И вновь на краткое время проснулся поэт в очках. Что-то, видимо, внутри него, может быть, даже помимо его сознания, соображало и сочиняло и периодически выдавало на-гора.
Пропили, прокурили, прожрали всё и вся,Но чтоб отдать Курилы? Вот накось, выкуся.И привычно храпанул.
– Кем угодно можно быть. – Это уже я решил отметиться в разговоре. – Но только христианином.
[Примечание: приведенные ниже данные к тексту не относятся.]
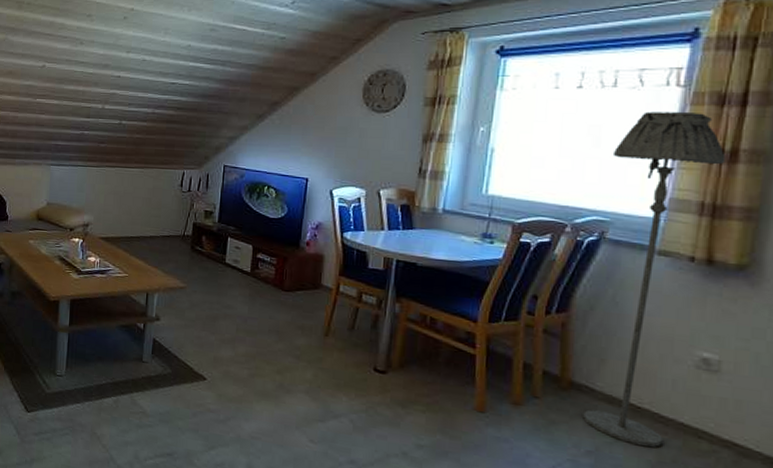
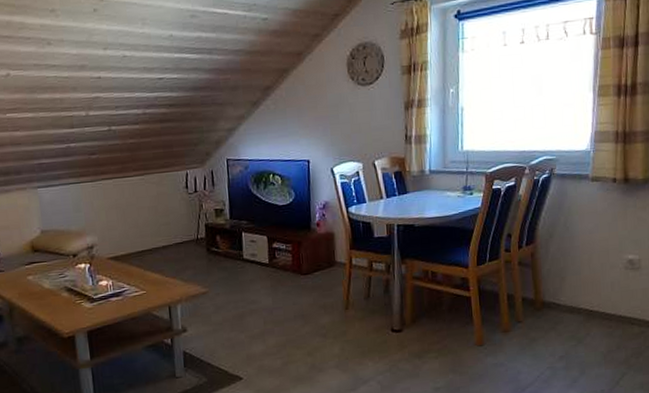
floor lamp: present [583,111,726,447] -> none [552,55,629,342]

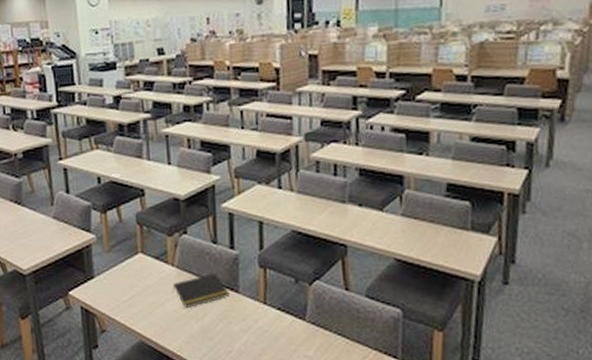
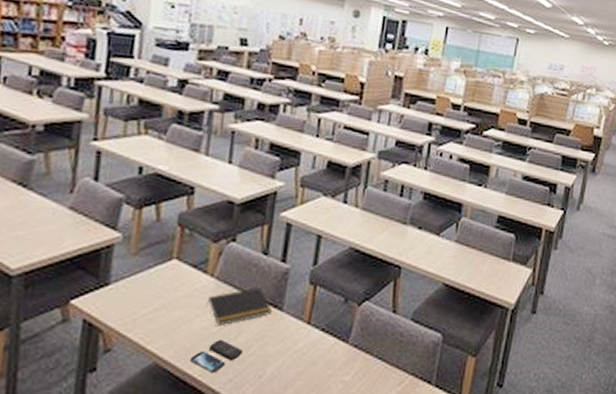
smartphone: none [167,320,211,348] -> present [189,340,243,372]

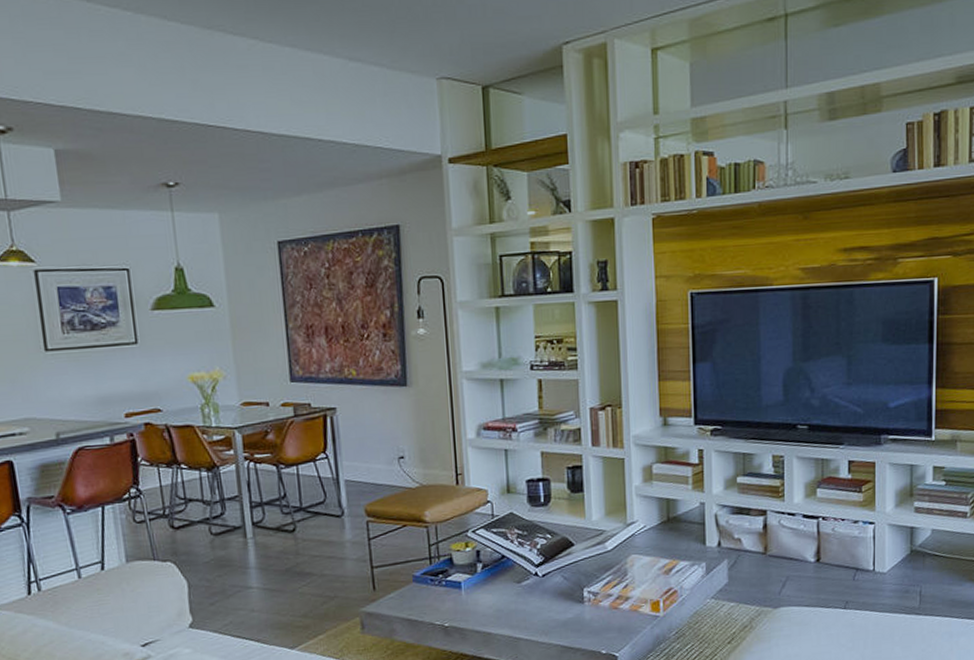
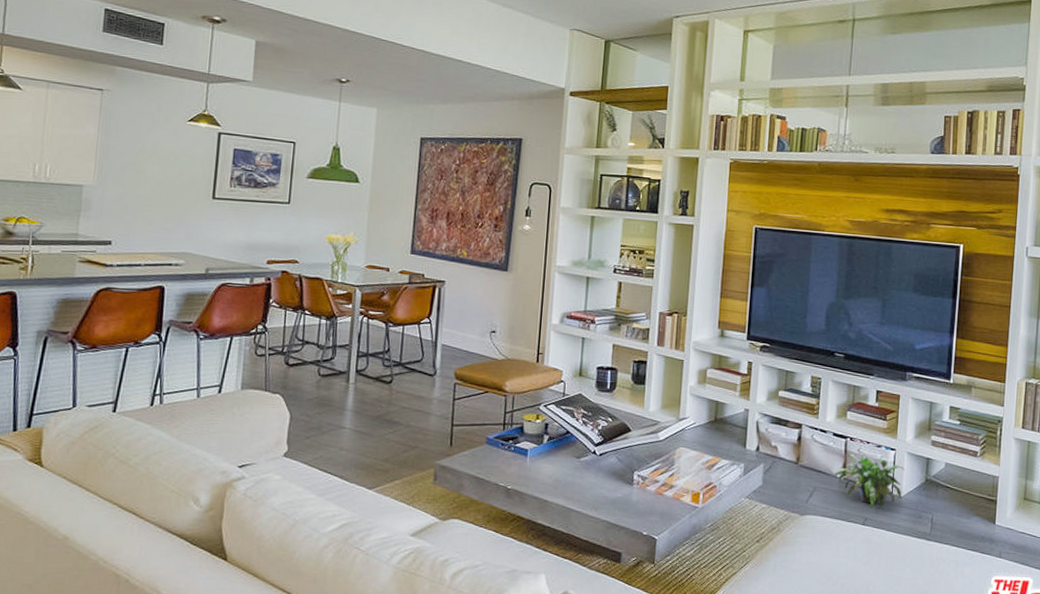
potted plant: none [807,533,886,589] -> present [834,453,905,508]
Христианином. Еврей, который крестится в христианство, исполняет израильский закон. Перечти пророка Исайю, евангелиста Ветхого Завета.
Я достал из внутреннего кармана пиджака и листал Новый Завет.
– Хоть вы и умные, напомню. Считаете меня учителем?
– Да! – грянули голоса из хора. – Ещё бы! Любо! Быть по сему!
– А мой учитель вот кто. Читаю: «обрезанный в восьмой день, из рода Израилева, колена Вениаминова, Еврей от Евреев, по учению – фарисей». Послание к Филиппийцам, глава третья, стих пятый. Это апостол Павел, мой учитель. Но чтобы, Лёва, забыть, как уже в моё время они издевались над Россией…
– Как?
– На свинье написали слово «Россия» и свинью на телеэкран выпустили. Мало? В задницу корове предлагали глядеть и называли это «Заглянем вглубь матушке-России», это тоже демонстрировалось. И этого мало? А галерея Гельмана, центр Сахарова? Такое не заживает. Оскорбление России – это оскорбление Христа! Вот тоже – фильм «Покаяние». Покойника выкапывают, торты сделаны в виде православной церкви. Пожирают.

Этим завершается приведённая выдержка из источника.